The Ashbury Street hill does what the Ashbury Street hill does when molecules of lysergic acid diethylamide break down and disperse. It holds up its end of the settlement between Jimmy and the invisible world, allowing him to walk ten houses down to Shauna’s without spilling into the void. He raps on the cut-glass door.

Because the world is round, Shauna is there. She too was called by Hank.

“You might as well have been on the evening news,” she says, “come upstairs.” He follows her to her bedroom, which is, like her, elegant. He lies on the lace coverlet of her bed, pries off his boots. She lights candles on the sideboard. She brings him wine and a sandwich.

“You can’t stay the night,” she tells him.

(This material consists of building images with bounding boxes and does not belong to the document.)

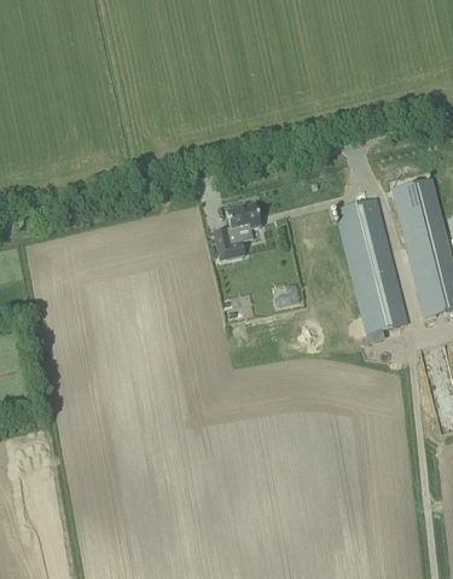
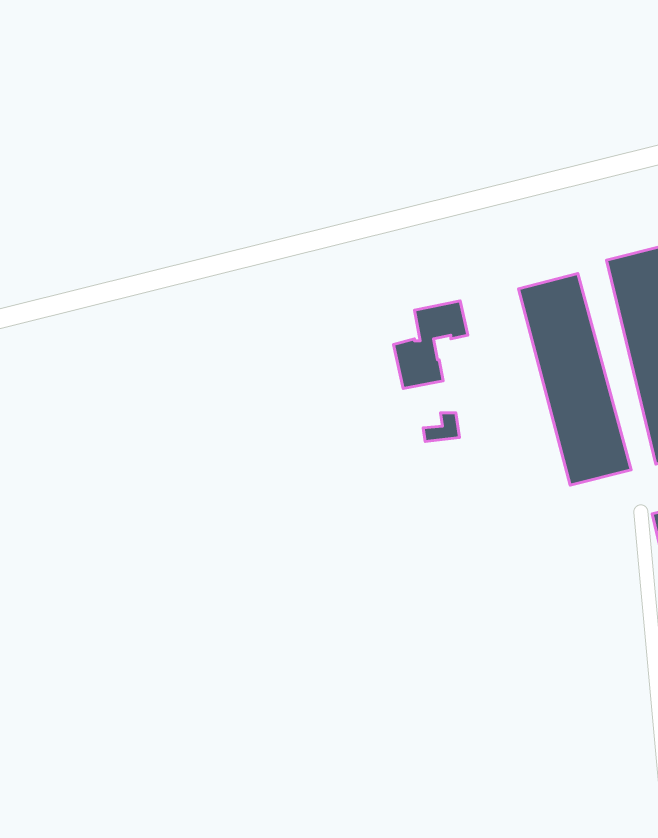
building: [214,203,261,259] -> [394,301,468,388]

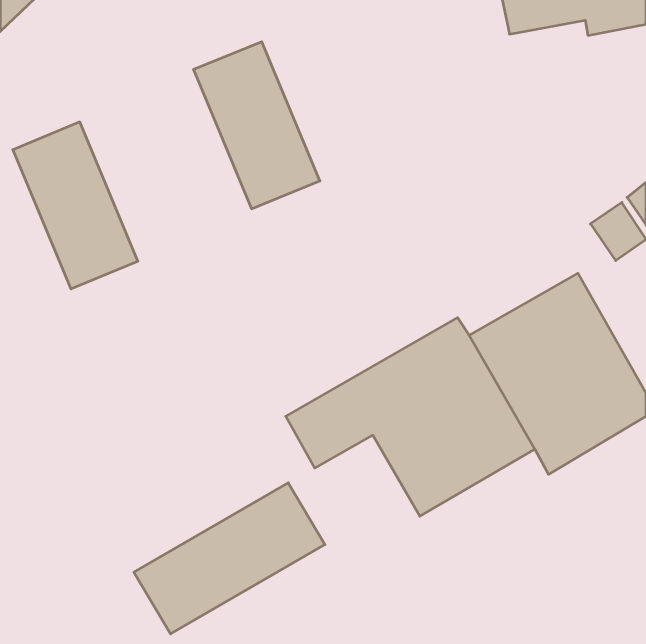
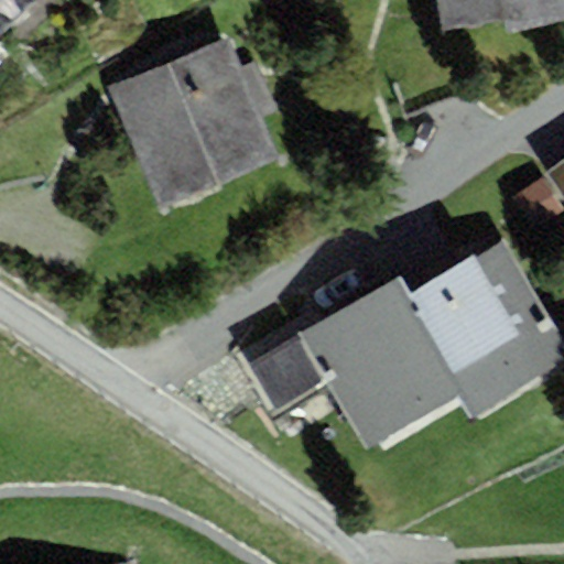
building: [13,122,138,289] -> [110,61,219,206]
building: [134,483,325,634] -> none

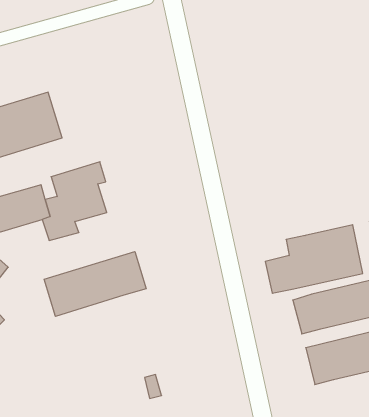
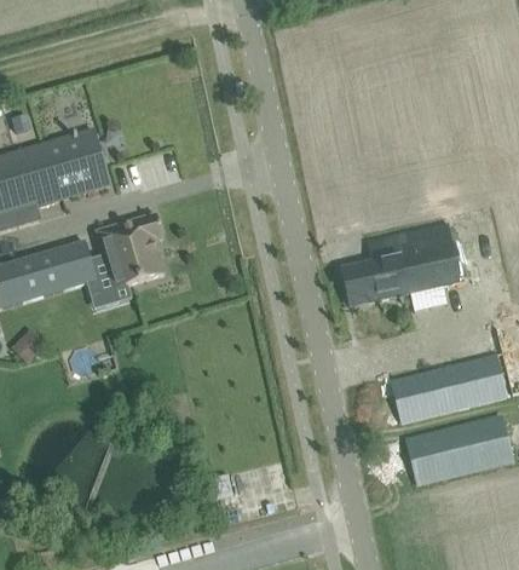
building: [265,225,363,293] -> [341,223,460,306]
building: [44,252,146,316] -> none

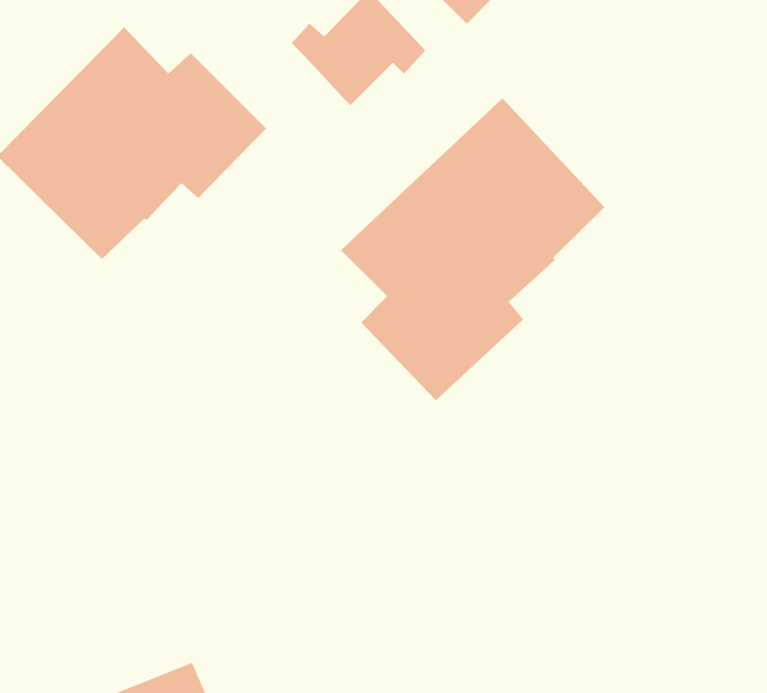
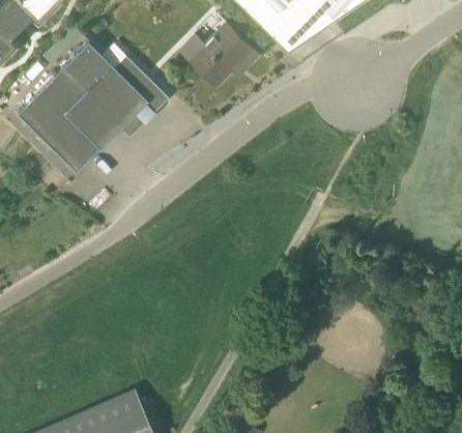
building: [340,98,605,401] -> none

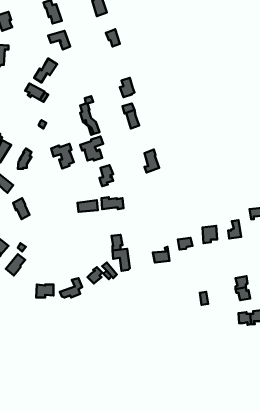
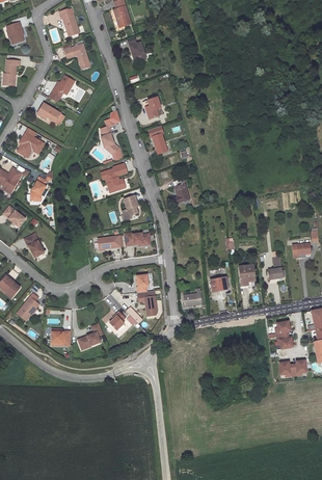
building: none -> [18,127,45,156]
building: [51,144,74,168] -> none

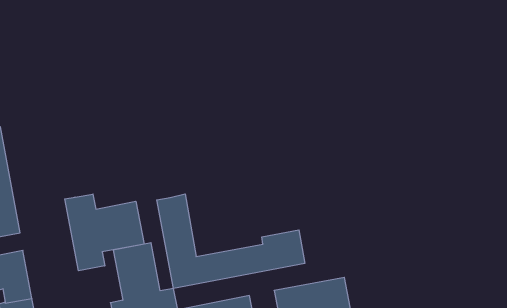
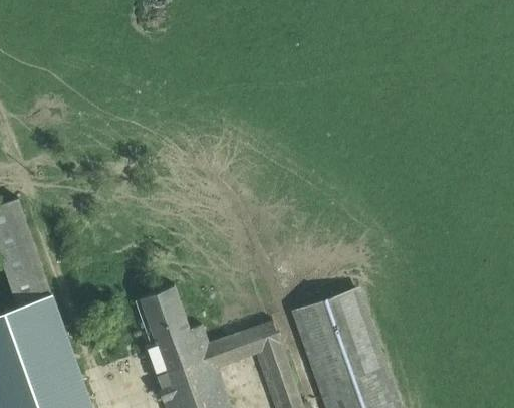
building: [157,194,305,288] -> none
building: [65,194,144,271] -> none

“I know.” He watches the ghosts of pastel caterpillars hump along the moulding. “You’re the only person in San Francisco I completely trust.”

She lies next to him, propped on an elbow, the lace of her dress folded into the lace of the spread.

“I am your friend,” she says. “I am always your friend.”

The gun in her purse. The gun pushed across the car seat in the Alabama night. The words Ok my love.

“I love you,” says Jimmy.

She twines his hair with her fingers, tucks a strand behind his ear.

“I won’t hold you to it,” she says.

He sees her in lace and armor, looting at the mouth of hell.